- WORK ITEM: The full listing, excluding its pictures, should be printed exactly as it stands.
── MATERIAL FOR THE TASK
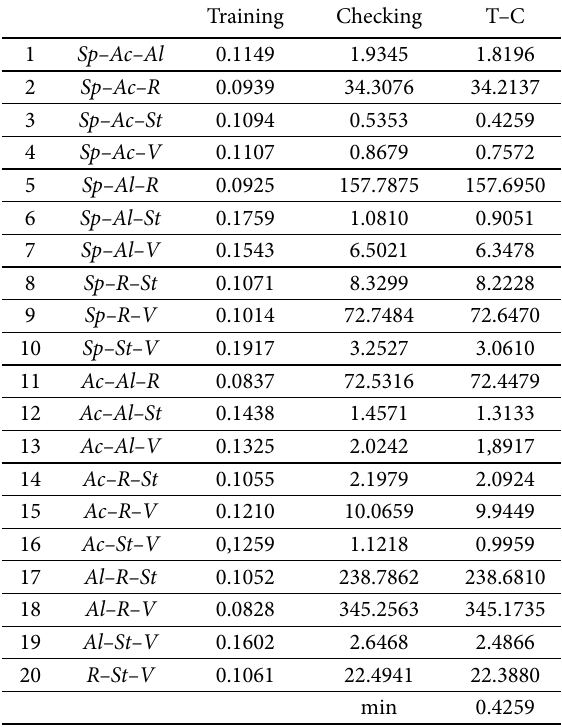
Table 3. Training and checking errors with three inputs at a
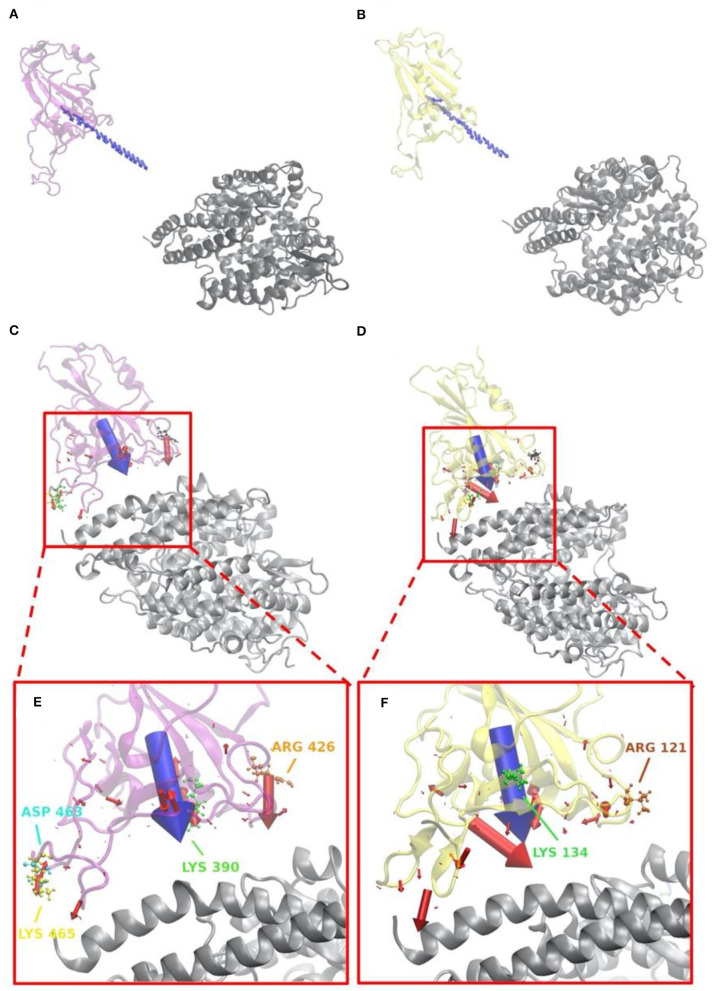
Electrostatic forces of SARS-CoV S protein RBD and SARS-CoV-2 S protein RBD at variable distances with human ACE2 binding domain. (A) Electrostatic forces of SARS-CoV S protein RBD with human ACE2 RBD at a different distance, from 5 to 40 with a step of 2 Å, where blue arrows show the net force directions. (B) Electrostatic forces of SARS-CoV-2 S protein RBD with human ACE2 RBD at different distance, from 5 to 40 with a step of 2 Å, where blue arrows show the net force directions. (C) Electrostatic forces of SARS-CoV S protein RBD with human ACE2 RBD at a distance 5 Å, where the blue arrow shows the total net force between S protein and ACE2, and red arrows represent individual forces between single residues of S proteins in interface area and ACE2. (D) Electrostatic forces of SARS-CoV-2 S protein RBD with human ACE2 RBD at a distance of 5 Å, where the blue arrow shows the total net force between S protein and ACE2, and red arrows represent individual forces between single residues of S proteins in interface area and ACE2. (E) A closeup view of (C) in the interface. (F) A closeup view of (D) in the interface.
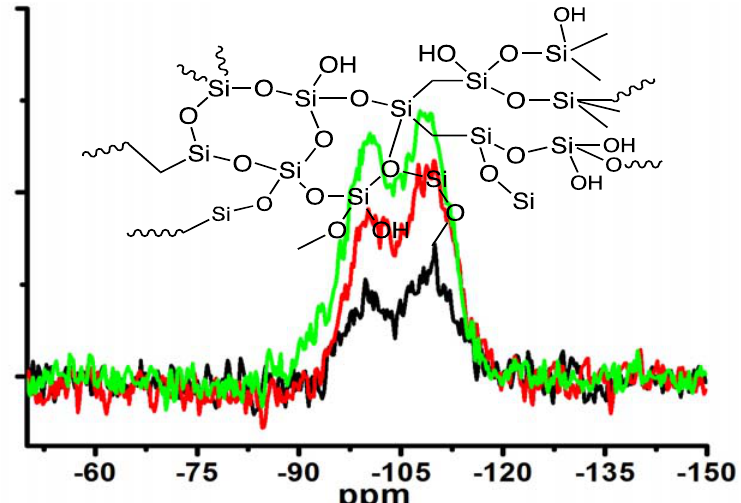
Figure 5. 29 Si CPMAS NMR spectra of the samples under different concentrations of = 10 g). Insert: schematic description of MS-51 by fixing 10 wt % LPEI in Process-II ( m ice amorphous silica. Black line: 10 vol % MS-51; Red line: 20 vol % MS-51; Green line: 30 vol %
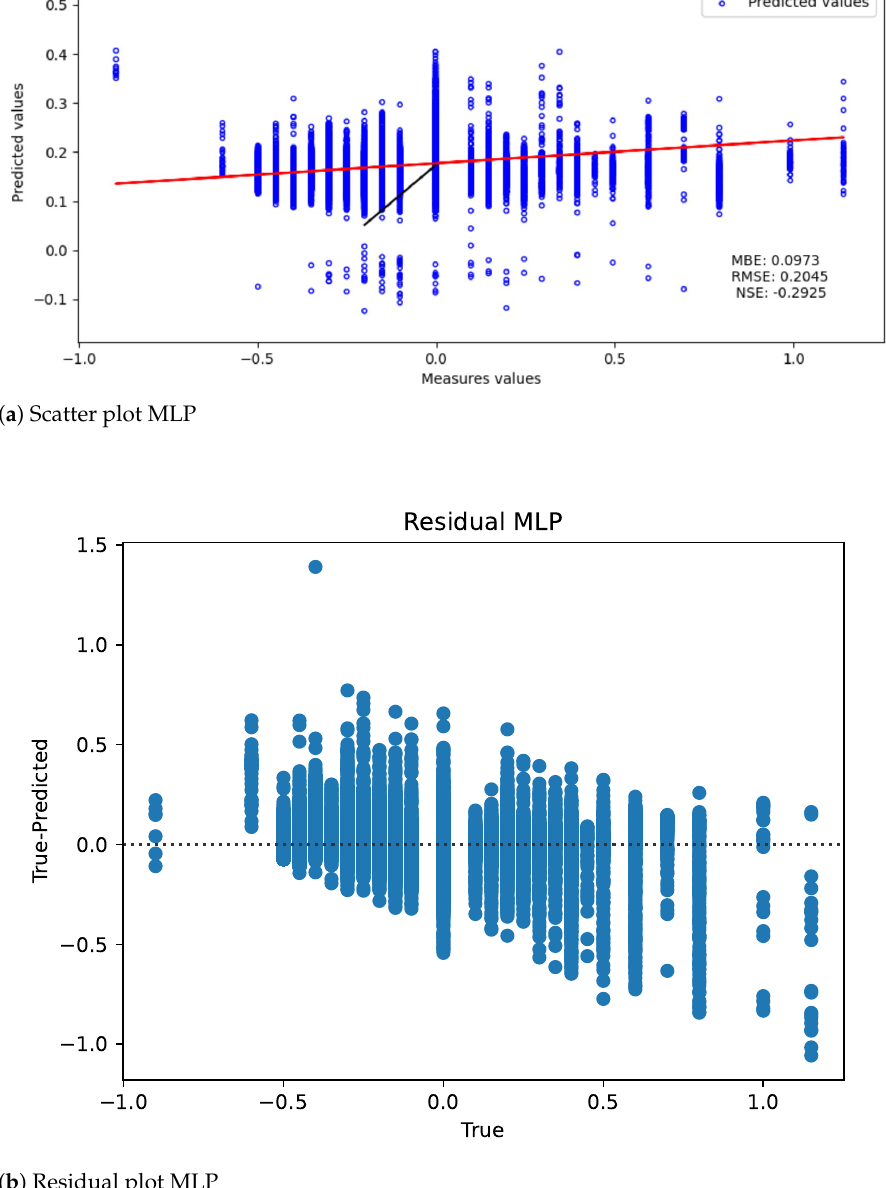
Figure 9. MLP results for ST deviation calculation in ECG time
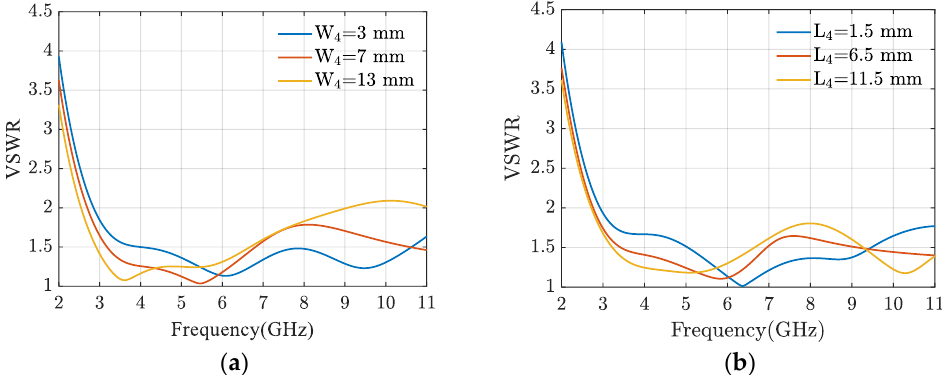
Figure 2. Simulated VSWR of the proposed antenna under different values of corner cut ( a ) W 4 ( b ) L 4 .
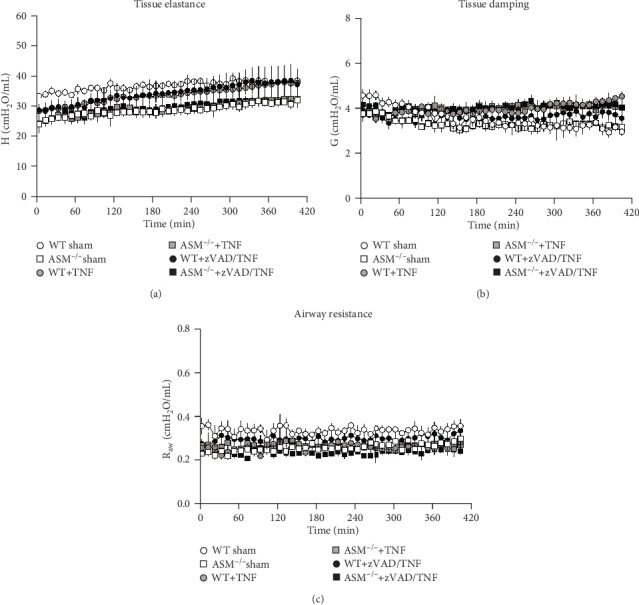
Lung mechanics. (a) Tissue elastance (H), (b) tissue damping (G), and (c) airway resistance (Raw) were measured by the forced oscillation technique every ten minutes. Data are shown as mean ± SEM with ASM−/− sham n = 6 and n = 5 in all other groups.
────
- SOLUTION TO THIS PROBLEM:
Table 3. Training and checking errors with three inputs at a
Electrostatic forces of SARS-CoV S protein RBD and SARS-CoV-2 S protein RBD at variable distances with human ACE2 binding domain. (A) Electrostatic forces of SARS-CoV S protein RBD with human ACE2 RBD at a different distance, from 5 to 40 with a step of 2 Å, where blue arrows show the net force directions. (B) Electrostatic forces of SARS-CoV-2 S protein RBD with human ACE2 RBD at different distance, from 5 to 40 with a step of 2 Å, where blue arrows show the net force directions. (C) Electrostatic forces of SARS-CoV S protein RBD with human ACE2 RBD at a distance 5 Å, where the blue arrow shows the total net force between S protein and ACE2, and red arrows represent individual forces between single residues of S proteins in interface area and ACE2. (D) Electrostatic forces of SARS-CoV-2 S protein RBD with human ACE2 RBD at a distance of 5 Å, where the blue arrow shows the total net force between S protein and ACE2, and red arrows represent individual forces between single residues of S proteins in interface area and ACE2. (E) A closeup view of (C) in the interface. (F) A closeup view of (D) in the interface.
Figure 5. 29 Si CPMAS NMR spectra of the samples under different concentrations of = 10 g). Insert: schematic description of MS-51 by fixing 10 wt % LPEI in Process-II ( m ice amorphous silica. Black line: 10 vol % MS-51; Red line: 20 vol % MS-51; Green line: 30 vol %
Figure 9. MLP results for ST deviation calculation in ECG time
Figure 2. Simulated VSWR of the proposed antenna under different values of corner cut ( a ) W 4 ( b ) L 4 .
Lung mechanics. (a) Tissue elastance (H), (b) tissue damping (G), and (c) airway resistance (Raw) were measured by the forced oscillation technique every ten minutes. Data are shown as mean ± SEM with ASM−/− sham n = 6 and n = 5 in all other groups.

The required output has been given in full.